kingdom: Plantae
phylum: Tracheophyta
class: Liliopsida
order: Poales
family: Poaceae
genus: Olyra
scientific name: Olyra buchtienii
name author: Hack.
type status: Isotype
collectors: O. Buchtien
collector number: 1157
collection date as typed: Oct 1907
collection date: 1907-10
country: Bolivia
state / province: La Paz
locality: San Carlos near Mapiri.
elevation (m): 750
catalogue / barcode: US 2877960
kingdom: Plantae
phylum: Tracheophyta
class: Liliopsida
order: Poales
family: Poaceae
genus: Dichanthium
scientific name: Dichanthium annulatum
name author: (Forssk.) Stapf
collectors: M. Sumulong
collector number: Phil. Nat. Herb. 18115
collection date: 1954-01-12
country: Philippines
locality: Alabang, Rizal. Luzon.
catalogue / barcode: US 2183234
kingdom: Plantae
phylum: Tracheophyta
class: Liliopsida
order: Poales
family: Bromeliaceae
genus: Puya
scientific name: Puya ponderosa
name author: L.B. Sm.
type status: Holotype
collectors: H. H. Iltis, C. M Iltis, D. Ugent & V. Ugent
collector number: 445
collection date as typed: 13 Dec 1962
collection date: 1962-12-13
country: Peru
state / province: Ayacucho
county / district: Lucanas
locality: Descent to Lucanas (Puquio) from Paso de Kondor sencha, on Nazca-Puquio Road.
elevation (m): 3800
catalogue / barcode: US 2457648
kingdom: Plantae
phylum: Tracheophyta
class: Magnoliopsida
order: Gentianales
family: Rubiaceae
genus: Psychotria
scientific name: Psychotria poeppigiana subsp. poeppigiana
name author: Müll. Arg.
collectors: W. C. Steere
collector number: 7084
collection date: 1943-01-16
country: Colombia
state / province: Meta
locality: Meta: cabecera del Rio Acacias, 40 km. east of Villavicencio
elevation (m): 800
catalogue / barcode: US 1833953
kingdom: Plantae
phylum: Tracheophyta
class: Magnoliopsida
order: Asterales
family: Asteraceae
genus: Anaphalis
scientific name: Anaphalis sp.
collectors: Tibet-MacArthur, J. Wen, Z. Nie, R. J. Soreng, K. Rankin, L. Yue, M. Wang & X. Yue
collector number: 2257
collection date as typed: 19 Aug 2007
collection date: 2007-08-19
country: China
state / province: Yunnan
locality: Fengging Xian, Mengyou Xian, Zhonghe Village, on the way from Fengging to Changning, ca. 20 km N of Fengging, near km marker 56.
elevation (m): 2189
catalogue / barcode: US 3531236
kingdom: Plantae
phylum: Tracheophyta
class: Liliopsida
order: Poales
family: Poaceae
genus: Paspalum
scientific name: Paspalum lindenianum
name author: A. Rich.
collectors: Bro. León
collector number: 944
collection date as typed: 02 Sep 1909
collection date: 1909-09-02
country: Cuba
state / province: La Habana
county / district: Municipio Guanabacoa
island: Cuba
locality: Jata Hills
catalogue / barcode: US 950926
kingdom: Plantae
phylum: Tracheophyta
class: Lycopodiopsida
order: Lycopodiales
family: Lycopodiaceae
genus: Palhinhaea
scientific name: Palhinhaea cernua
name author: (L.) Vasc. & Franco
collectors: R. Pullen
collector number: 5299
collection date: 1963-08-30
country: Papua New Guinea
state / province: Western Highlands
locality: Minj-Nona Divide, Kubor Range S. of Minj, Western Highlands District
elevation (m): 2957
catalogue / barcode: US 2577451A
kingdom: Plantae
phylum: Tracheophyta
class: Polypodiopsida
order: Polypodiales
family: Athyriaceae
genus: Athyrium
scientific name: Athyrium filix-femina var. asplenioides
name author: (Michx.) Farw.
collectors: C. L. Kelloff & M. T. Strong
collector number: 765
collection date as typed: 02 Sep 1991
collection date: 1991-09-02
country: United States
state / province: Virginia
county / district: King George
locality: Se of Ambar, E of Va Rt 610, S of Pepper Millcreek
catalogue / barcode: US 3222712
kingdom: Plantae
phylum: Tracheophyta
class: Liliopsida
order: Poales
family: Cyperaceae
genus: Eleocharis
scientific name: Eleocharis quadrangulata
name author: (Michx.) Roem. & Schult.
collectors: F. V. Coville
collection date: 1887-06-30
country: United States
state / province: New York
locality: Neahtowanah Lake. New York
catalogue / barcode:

EXERCISE AIM >> Copy the whole listing above line for line, without changing a single word, number, or mark.

SOLVED PROBLEM >>
kingdom: Plantae
phylum: Tracheophyta
class: Liliopsida
order: Poales
family: Poaceae
genus: Olyra
scientific name: Olyra buchtienii
name author: Hack.
type status: Isotype
collectors: O. Buchtien
collector number: 1157
collection date as typed: Oct 1907
collection date: 1907-10
country: Bolivia
state / province: La Paz
locality: San Carlos near Mapiri.
elevation (m): 750
catalogue / barcode: US 2877960
kingdom: Plantae
phylum: Tracheophyta
class: Liliopsida
order: Poales
family: Poaceae
genus: Dichanthium
scientific name: Dichanthium annulatum
name author: (Forssk.) Stapf
collectors: M. Sumulong
collector number: Phil. Nat. Herb. 18115
collection date: 1954-01-12
country: Philippines
locality: Alabang, Rizal. Luzon.
catalogue / barcode: US 2183234
kingdom: Plantae
phylum: Tracheophyta
class: Liliopsida
order: Poales
family: Bromeliaceae
genus: Puya
scientific name: Puya ponderosa
name author: L.B. Sm.
type status: Holotype
collectors: H. H. Iltis, C. M Iltis, D. Ugent & V. Ugent
collector number: 445
collection date as typed: 13 Dec 1962
collection date: 1962-12-13
country: Peru
state / province: Ayacucho
county / district: Lucanas
locality: Descent to Lucanas (Puquio) from Paso de Kondor sencha, on Nazca-Puquio Road.
elevation (m): 3800
catalogue / barcode: US 2457648
kingdom: Plantae
phylum: Tracheophyta
class: Magnoliopsida
order: Gentianales
family: Rubiaceae
genus: Psychotria
scientific name: Psychotria poeppigiana subsp. poeppigiana
name author: Müll. Arg.
collectors: W. C. Steere
collector number: 7084
collection date: 1943-01-16
country: Colombia
state / province: Meta
locality: Meta: cabecera del Rio Acacias, 40 km. east of Villavicencio
elevation (m): 800
catalogue / barcode: US 1833953
kingdom: Plantae
phylum: Tracheophyta
class: Magnoliopsida
order: Asterales
family: Asteraceae
genus: Anaphalis
scientific name: Anaphalis sp.
collectors: Tibet-MacArthur, J. Wen, Z. Nie, R. J. Soreng, K. Rankin, L. Yue, M. Wang & X. Yue
collector number: 2257
collection date as typed: 19 Aug 2007
collection date: 2007-08-19
country: China
state / province: Yunnan
locality: Fengging Xian, Mengyou Xian, Zhonghe Village, on the way from Fengging to Changning, ca. 20 km N of Fengging, near km marker 56.
elevation (m): 2189
catalogue / barcode: US 3531236
kingdom: Plantae
phylum: Tracheophyta
class: Liliopsida
order: Poales
family: Poaceae
genus: Paspalum
scientific name: Paspalum lindenianum
name author: A. Rich.
collectors: Bro. León
collector number: 944
collection date as typed: 02 Sep 1909
collection date: 1909-09-02
country: Cuba
state / province: La Habana
county / district: Municipio Guanabacoa
island: Cuba
locality: Jata Hills
catalogue / barcode: US 950926
kingdom: Plantae
phylum: Tracheophyta
class: Lycopodiopsida
order: Lycopodiales
family: Lycopodiaceae
genus: Palhinhaea
scientific name: Palhinhaea cernua
name author: (L.) Vasc. & Franco
collectors: R. Pullen
collector number: 5299
collection date: 1963-08-30
country: Papua New Guinea
state / province: Western Highlands
locality: Minj-Nona Divide, Kubor Range S. of Minj, Western Highlands District
elevation (m): 2957
catalogue / barcode: US 2577451A
kingdom: Plantae
phylum: Tracheophyta
class: Polypodiopsida
order: Polypodiales
family: Athyriaceae
genus: Athyrium
scientific name: Athyrium filix-femina var. asplenioides
name author: (Michx.) Farw.
collectors: C. L. Kelloff & M. T. Strong
collector number: 765
collection date as typed: 02 Sep 1991
collection date: 1991-09-02
country: United States
state / province: Virginia
county / district: King George
locality: Se of Ambar, E of Va Rt 610, S of Pepper Millcreek
catalogue / barcode: US 3222712
kingdom: Plantae
phylum: Tracheophyta
class: Liliopsida
order: Poales
family: Cyperaceae
genus: Eleocharis
scientific name: Eleocharis quadrangulata
name author: (Michx.) Roem. & Schult.
collectors: F. V. Coville
collection date: 1887-06-30
country: United States
state / province: New York
locality: Neahtowanah Lake. New York
catalogue / barcode:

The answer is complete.